Dans la nuit du 6 au 7 décembre, Mermoz et son équipage se préparent pour la traversée de l’Atlantique à la base de Dakar-Ouakam. Le second pilote Alexandre Pichodou est appelé, Cruvelhier est à la radio, Ezam embarque en tant que navigateur accompagné du mécanicien naviguant Lavidalie. Leur ami Henri Guillaumet, grand pilote basé à Dakar, regarde s’envoler l’hydravion. Vers 6 heures du matin, l’avion est de retour à la base suite à un problème technique survenu sur l’une des quatre hélices. Après une brève réparation, l’aéronef repart. À 10h47, il émet son dernier message radio.
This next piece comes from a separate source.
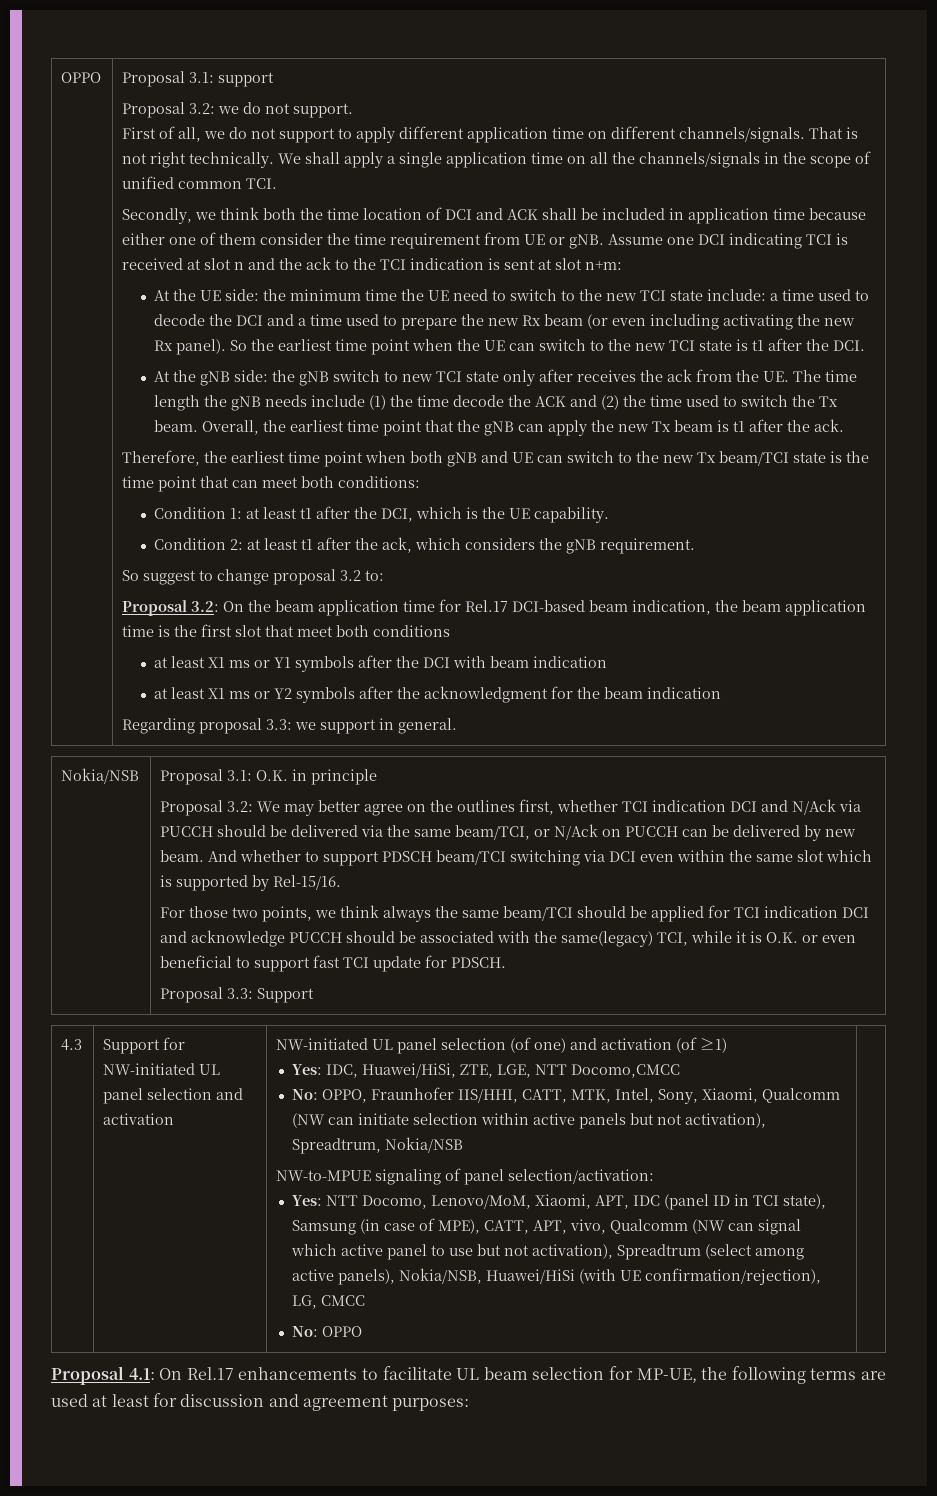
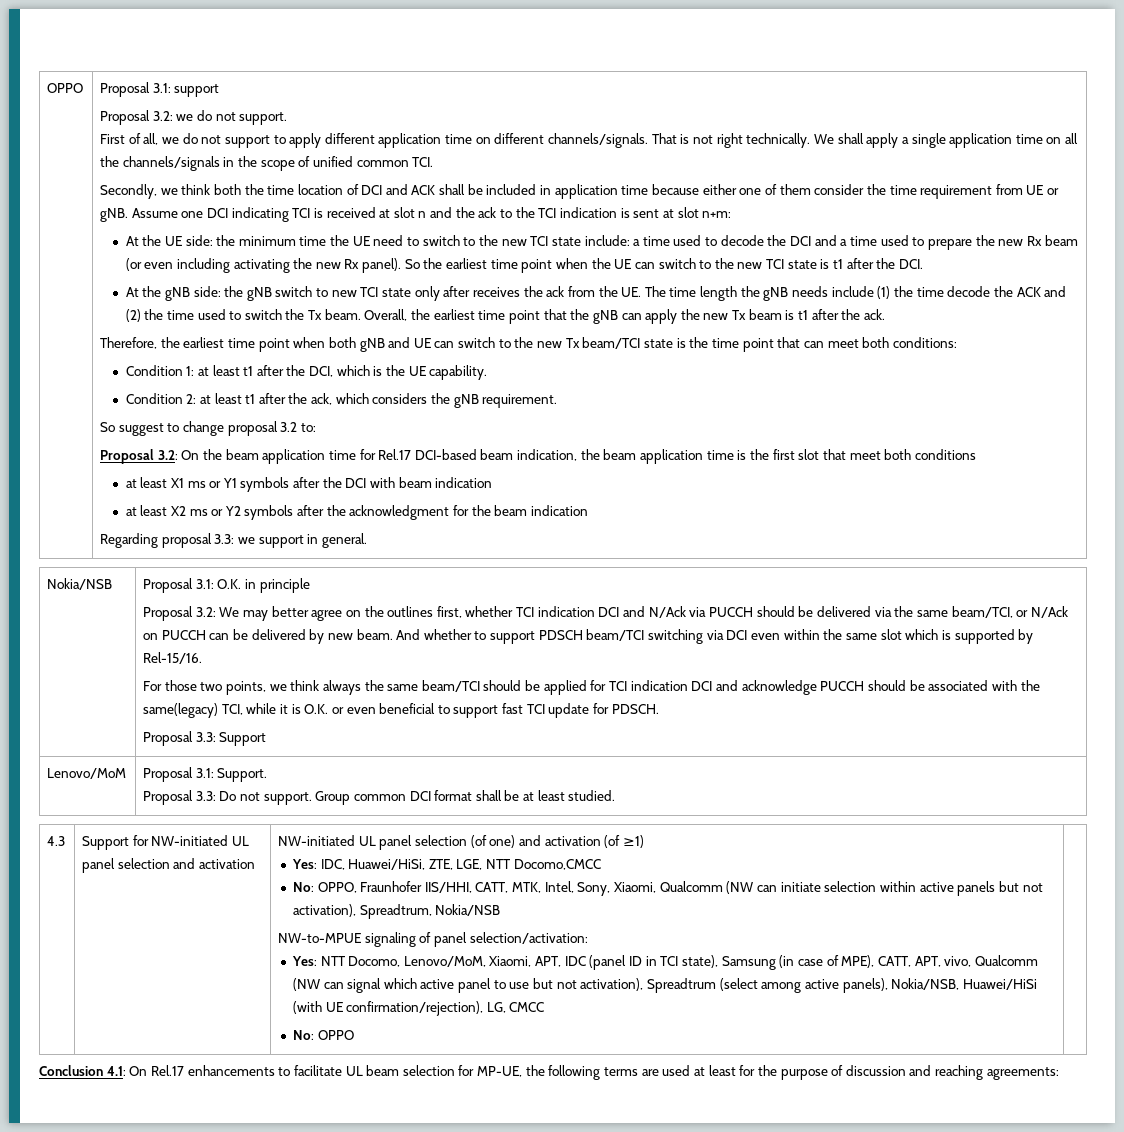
[208,688,226,699] X1 -> [170,506,186,516] X2
(315, 995) none -> [47,768,127,779] [143,767,268,782] [143,790,616,805] // Lenovo/MoM | Proposal 3.1: Support. // Proposal 3.3: Do not support. Group common DCI format shall be at least studied.
[51,1366,124,1385] Proposal -> [39,1065,103,1076] Conclusion
[180,1394,470,1411] discussion and agreement purposes: -> [757,1065,1059,1080] the purpose of discussion and reaching agreements:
L’hypothèse la plus probable pour expliquer l’accident serait de penser qu’une hélice s’est décrochée de l’appareil, percutant le fuselage et entraînant l’avion dans un choc avec l’eau, distancée d’à peine quelques centaines de mètres d’altitude. L’avion ne sera jamais retrouvé. Après avoir perdu tant d’amis et de compagnons dans la conquête du ciel, c’était au tour de Mermoz de disparaître. Saint-Exupéry rend hommage à son ami dans un audio conservé par l’INA.

 


https://www.ina.fr/audio/P11133714

 

Huit années plus tard, à peine le temps d’écrire l’un des plus beaux livres de la littérature française, Saint-Exupéry s’abîme en Méditerranée. Il ne reviendra jamais de la mission de reconnaissance qui lui est confiée le 31 juillet 1944, alors qu’il était encore interdit de vol quelques semaines auparavant. Sa santé avait été sérieusement fragilisée à la suite de graves accidents. En 1935, il tente de battre le record Paris-Saïgon mais il s’écrase dans le désert. En 1938, il tente de relier New-York à la Terre de Feu. Il échoue et est gravement blessé. Au matin du dernier jour de juillet, il décolle de Corse en mission près des côtes françaises mais son avion est abattu par l’aviation allemande. Son Lockheed P-38 sombre dans la mer. Sa gourmette sera retrouvée dans une calanque marseillaise par un pêcheur en 1998. C’est à titre posthume que Le Petit Prince sera publié en France en 1946.

 

Le 7 décembre est un jour d’hommage à un grand pilote, à celui qui bien avant nous, aura traversé l’océan Atlantique et son frénétique Pot au Noir. Rêvant d’aventures et d’ailleurs, ne lésinant jamais sur le courage et fidèle ami de ses compagnons, Jean Mermoz n’aura jamais écrit. Joseph Kessel et Antoine de Saint-Exupéry l’auront fait pour lui.